Text for analysis:
Psychometric network models consist of nodes which represent variables (e.g., MSS items) and edges or connections which represent relations between the nodes (e.g., partial correlations given all other nodes in the network). Partial correlations are the unique shared variance between nodes in the network, which typically shrink many relations near or to zero. Often larger relations that remain form communities (or sets of many connected nodes) in the network. These communities are shown to be mathematically equivalent to factors (Golino and Epskamp, 2017).

One network method, EGA, was recently developed to detect and discover these communities (Golino and Epskamp, 2017). EGA applies a Gaussian Graphical Model (Lauritzen, 1996), which is computed using the graphical least absolute shrinkage and selection operator (glasso; Friedman et al., 2008). Then, the walktrap community detection algorithm is applied to identify the dimensions of the network (Pons and Latapy, 2006). The walktrap algorithm uses “random walks” to identify the content and number of dimensions in the network. Random walks are steps or jumps from one node to another in the network. Each node is repeatedly used as a starting point, traversing over neighboring edges, with larger edge weights (i.e., partial correlation values) being more likely to be traversed. In this process, communities form based on a node's proportion of many, densely connected edges and few, sparsely connected edges.

The dimensions discovered by EGA are deterministic and require no direction from the researcher. Thus, EGA offers a potential advantage over other exploratory dimension reduction methods because the content and number of dimensions are immediately interpretable, without the need to interpret component loadings of individual items. Despite the deterministic allocation of items, researchers should still verify the theoretical consistency of item placement. In both simulation and real-world datasets, EGA has produced comparable or better accuracy in identifying dimensions than other more common dimension reduction methods (e.g., principal component analysis, factor analysis, parallel analysis; Golino and Demetriou, 2017; Golino and Epskamp, 2017; Golino et al., 2018). Moreover, EGA has been effective at replicating factor analytic findings (Bell and O'Driscoll, 2018) as well as discovering new dimensions of constructs (Christensen et al., 2018a).

Entries supplied:
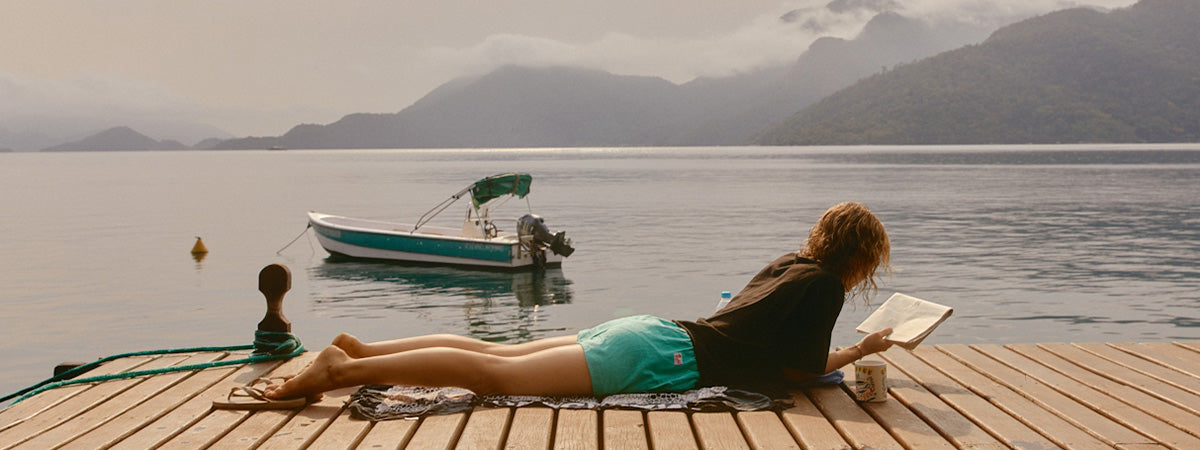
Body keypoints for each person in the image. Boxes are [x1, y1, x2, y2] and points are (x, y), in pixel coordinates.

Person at [264, 201, 894, 402]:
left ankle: (366, 350)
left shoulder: (794, 264)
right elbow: (802, 367)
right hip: (664, 360)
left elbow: (779, 346)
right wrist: (861, 349)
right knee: (495, 378)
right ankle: (340, 371)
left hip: (654, 330)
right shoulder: (824, 285)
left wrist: (845, 350)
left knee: (496, 351)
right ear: (859, 255)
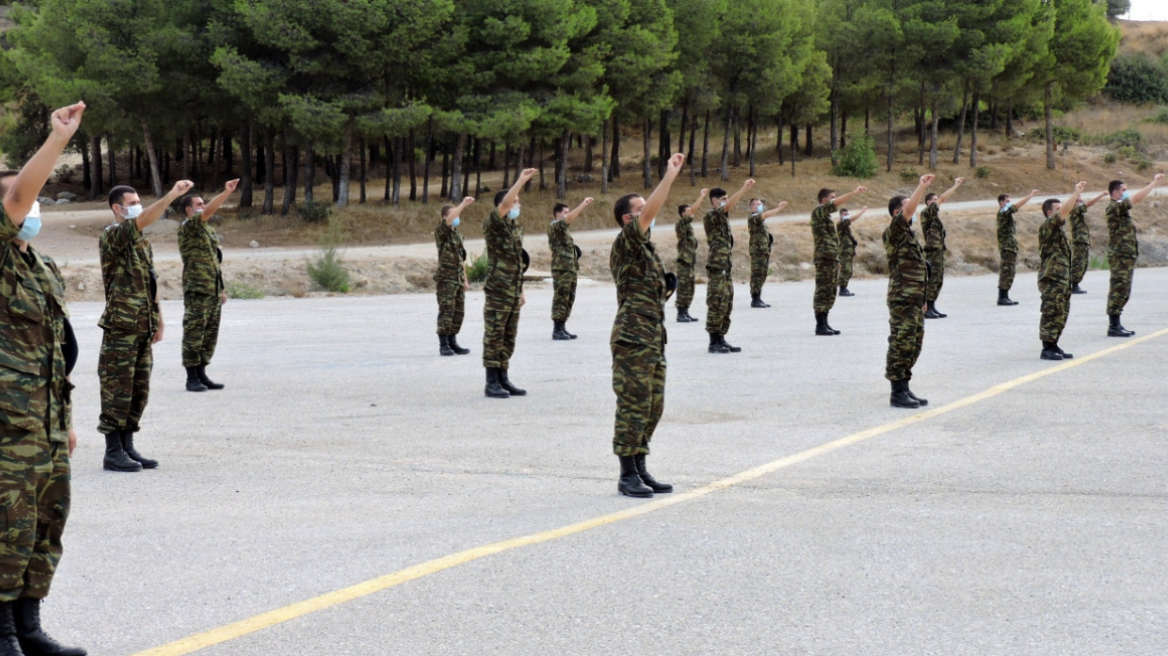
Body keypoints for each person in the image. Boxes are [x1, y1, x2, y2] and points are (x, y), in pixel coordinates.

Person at [0, 102, 89, 656]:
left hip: (47, 423)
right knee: (5, 531)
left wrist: (68, 422)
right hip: (6, 425)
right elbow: (15, 196)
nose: (29, 205)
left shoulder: (44, 267)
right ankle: (2, 634)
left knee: (44, 528)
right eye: (19, 198)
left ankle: (29, 629)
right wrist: (57, 140)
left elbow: (58, 352)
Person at [100, 178, 195, 471]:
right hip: (122, 326)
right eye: (132, 203)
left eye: (138, 202)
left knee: (138, 389)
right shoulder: (113, 235)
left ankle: (128, 447)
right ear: (118, 208)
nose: (137, 207)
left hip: (143, 323)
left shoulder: (142, 241)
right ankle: (113, 452)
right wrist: (172, 195)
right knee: (118, 388)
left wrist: (160, 319)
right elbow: (142, 219)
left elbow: (151, 281)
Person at [609, 152, 687, 498]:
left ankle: (641, 467)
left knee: (653, 404)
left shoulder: (646, 251)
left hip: (652, 337)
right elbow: (652, 209)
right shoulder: (626, 242)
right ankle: (626, 475)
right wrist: (669, 176)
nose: (650, 214)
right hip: (633, 339)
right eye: (641, 210)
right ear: (629, 218)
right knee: (633, 404)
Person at [178, 179, 239, 391]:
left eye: (203, 203)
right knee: (194, 333)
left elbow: (215, 260)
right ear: (188, 210)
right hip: (197, 289)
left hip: (212, 289)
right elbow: (210, 211)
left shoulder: (208, 231)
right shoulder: (189, 227)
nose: (203, 207)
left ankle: (202, 374)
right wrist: (226, 192)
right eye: (199, 204)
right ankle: (191, 377)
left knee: (209, 334)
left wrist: (221, 289)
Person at [483, 168, 536, 397]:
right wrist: (521, 180)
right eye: (514, 201)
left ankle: (504, 378)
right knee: (495, 333)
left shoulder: (515, 228)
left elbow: (517, 262)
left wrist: (521, 289)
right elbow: (504, 205)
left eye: (519, 201)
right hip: (498, 290)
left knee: (508, 335)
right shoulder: (494, 223)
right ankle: (491, 382)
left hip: (512, 289)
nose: (518, 204)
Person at [884, 174, 935, 409]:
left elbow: (920, 271)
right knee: (901, 342)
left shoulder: (910, 238)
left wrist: (924, 300)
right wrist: (921, 187)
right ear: (897, 213)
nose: (913, 211)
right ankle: (896, 392)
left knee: (914, 344)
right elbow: (907, 210)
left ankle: (905, 386)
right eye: (908, 207)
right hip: (902, 298)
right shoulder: (893, 231)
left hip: (914, 299)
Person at [1104, 174, 1165, 337]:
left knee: (1124, 289)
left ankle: (1117, 323)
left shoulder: (1119, 208)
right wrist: (1154, 183)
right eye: (1123, 190)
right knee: (1118, 288)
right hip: (1119, 256)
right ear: (1115, 192)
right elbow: (1136, 199)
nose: (1126, 192)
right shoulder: (1113, 207)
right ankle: (1113, 325)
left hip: (1126, 255)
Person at [703, 180, 755, 353]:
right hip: (717, 266)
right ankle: (713, 342)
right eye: (723, 198)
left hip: (725, 265)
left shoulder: (723, 218)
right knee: (716, 302)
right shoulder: (711, 216)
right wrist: (744, 188)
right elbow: (727, 206)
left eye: (727, 198)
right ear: (714, 201)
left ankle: (721, 338)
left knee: (726, 302)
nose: (727, 201)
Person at [1036, 182, 1086, 361]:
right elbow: (1065, 211)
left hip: (1062, 279)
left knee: (1061, 312)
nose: (1062, 211)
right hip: (1051, 278)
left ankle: (1054, 344)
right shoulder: (1047, 226)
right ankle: (1046, 348)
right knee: (1051, 311)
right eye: (1057, 208)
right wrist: (1075, 193)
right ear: (1050, 213)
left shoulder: (1058, 232)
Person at [811, 185, 866, 335]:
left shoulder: (826, 216)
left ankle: (825, 322)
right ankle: (820, 325)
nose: (835, 200)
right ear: (824, 200)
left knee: (830, 291)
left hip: (830, 258)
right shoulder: (818, 211)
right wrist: (854, 192)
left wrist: (836, 259)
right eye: (832, 197)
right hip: (823, 258)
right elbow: (836, 204)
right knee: (822, 290)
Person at [548, 197, 594, 340]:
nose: (568, 214)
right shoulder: (555, 225)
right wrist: (583, 204)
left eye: (568, 211)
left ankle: (562, 327)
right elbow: (569, 219)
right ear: (558, 214)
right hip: (561, 269)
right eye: (565, 212)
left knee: (569, 298)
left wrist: (574, 251)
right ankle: (556, 329)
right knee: (561, 297)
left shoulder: (564, 230)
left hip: (569, 268)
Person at [434, 196, 475, 356]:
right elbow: (449, 220)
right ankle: (443, 345)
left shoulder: (457, 236)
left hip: (457, 279)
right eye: (454, 215)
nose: (457, 217)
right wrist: (463, 204)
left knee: (458, 312)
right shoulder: (441, 232)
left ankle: (453, 342)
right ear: (445, 217)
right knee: (447, 310)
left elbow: (461, 260)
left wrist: (464, 279)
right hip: (446, 279)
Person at [921, 177, 964, 318]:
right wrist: (955, 185)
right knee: (932, 279)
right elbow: (944, 199)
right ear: (928, 202)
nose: (936, 201)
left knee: (938, 279)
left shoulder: (934, 217)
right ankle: (926, 308)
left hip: (938, 250)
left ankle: (932, 306)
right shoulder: (926, 212)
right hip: (932, 251)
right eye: (934, 200)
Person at [995, 188, 1039, 306]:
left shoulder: (1006, 213)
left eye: (1009, 200)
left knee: (1010, 271)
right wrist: (1030, 195)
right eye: (1007, 201)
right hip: (1007, 247)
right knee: (1007, 271)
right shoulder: (1003, 212)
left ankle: (1005, 296)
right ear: (1001, 202)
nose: (1009, 203)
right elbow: (1017, 206)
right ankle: (1002, 297)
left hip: (1010, 246)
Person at [746, 197, 789, 308]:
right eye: (756, 204)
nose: (759, 206)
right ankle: (755, 299)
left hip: (763, 251)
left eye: (760, 204)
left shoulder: (761, 222)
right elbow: (765, 215)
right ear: (752, 206)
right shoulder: (753, 218)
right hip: (757, 251)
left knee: (763, 274)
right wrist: (779, 208)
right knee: (757, 274)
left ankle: (758, 297)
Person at [673, 188, 708, 323]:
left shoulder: (689, 227)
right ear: (683, 214)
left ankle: (686, 311)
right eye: (688, 212)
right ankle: (680, 313)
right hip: (684, 261)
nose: (691, 213)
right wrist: (701, 196)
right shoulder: (681, 224)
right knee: (683, 287)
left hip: (690, 261)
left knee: (690, 287)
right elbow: (693, 211)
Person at [1068, 191, 1107, 295]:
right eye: (1078, 199)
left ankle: (1074, 284)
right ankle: (1073, 285)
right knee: (1078, 264)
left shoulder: (1078, 212)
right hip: (1079, 242)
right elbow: (1088, 204)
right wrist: (1101, 195)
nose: (1081, 200)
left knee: (1083, 264)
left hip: (1083, 242)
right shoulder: (1074, 210)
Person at [836, 206, 867, 297]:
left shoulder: (847, 228)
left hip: (848, 252)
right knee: (845, 270)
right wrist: (862, 212)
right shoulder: (841, 224)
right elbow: (851, 219)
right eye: (845, 214)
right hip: (844, 252)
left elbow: (850, 240)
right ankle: (842, 289)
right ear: (840, 216)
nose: (847, 216)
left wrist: (854, 250)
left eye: (847, 214)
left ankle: (844, 288)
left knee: (849, 271)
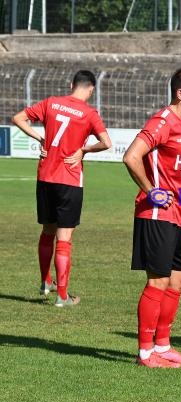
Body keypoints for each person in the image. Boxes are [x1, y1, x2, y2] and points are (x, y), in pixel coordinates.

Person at [123, 67, 181, 368]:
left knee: (178, 278)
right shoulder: (162, 121)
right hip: (157, 214)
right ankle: (146, 353)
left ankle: (163, 345)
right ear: (180, 93)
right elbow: (131, 156)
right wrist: (151, 191)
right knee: (158, 282)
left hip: (176, 214)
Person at [11, 70, 111, 307]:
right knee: (64, 237)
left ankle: (46, 281)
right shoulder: (89, 113)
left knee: (48, 231)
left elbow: (18, 118)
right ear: (91, 89)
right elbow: (106, 142)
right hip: (69, 179)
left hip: (45, 176)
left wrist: (40, 139)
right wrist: (84, 150)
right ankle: (62, 296)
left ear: (71, 84)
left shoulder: (51, 103)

Tasks:
[1] List each distinct work cited in the EGA passage, giving its authors and year in the form the passage uses, and count a repeated citation only once.
[2] Carry on the EGA passage with a new paragraph that follows on from its final sentence.

Per-task answers:
[1]
Golino and Epskamp, 2017
Lauritzen, 1996
Friedman et al., 2008
Pons and Latapy, 2006
Golino and Demetriou, 2017
Golino et al., 2018
Bell and O'Driscoll, 2018
Christensen et al., 2018a

[2]
An advantage of psychometric network models more generally is that they allow a representation of item-level relations that afford interpretations across hierarchical resolutions—that is, the influence of item-level relations can be understood between items, within and between dimensions, and at the level of the construct itself (Blanken et al., 2018; Letina et al., 2018). Latent variable approaches assume local independence, suggesting that items are independent given a latent variable (Edwards and Bagozzi, 2000). These latent variables may then be correlated amongst themselves or independently related given some superordinate latent variable (e.g., the construct). From this perspective, the hierarchical resolution of relations is discrete and lateral, meaning relations are only allowed at the level of latent variables and these relations only occur across this level but not above (i.e., construct-level) or below (i.e., item-level). By contrast, psychometric network models permit a continuous resolution of each variable's relations, occurring simultaneously rather than independently.

The goal of the present research was to validate the theoretical dimensional structure of the MSS and MSS-B in two large, independent samples. To do so, we implemented EGA to discover the dimensional structure of the MSS and MSS-B. Because EGA does not impose a priori assumptions about the dimensional structure of the scales, it stands as an exploratory test for whether the theoretical dimensions intended by the scales' developers are measured as intended. Then, we used CFA to compare the dimensions identified by EGA to the theoretical MSS and MSS-B dimensions. For all analyses, we expected to find three factors, corresponding to positive, negative, and disorganized schizotypy.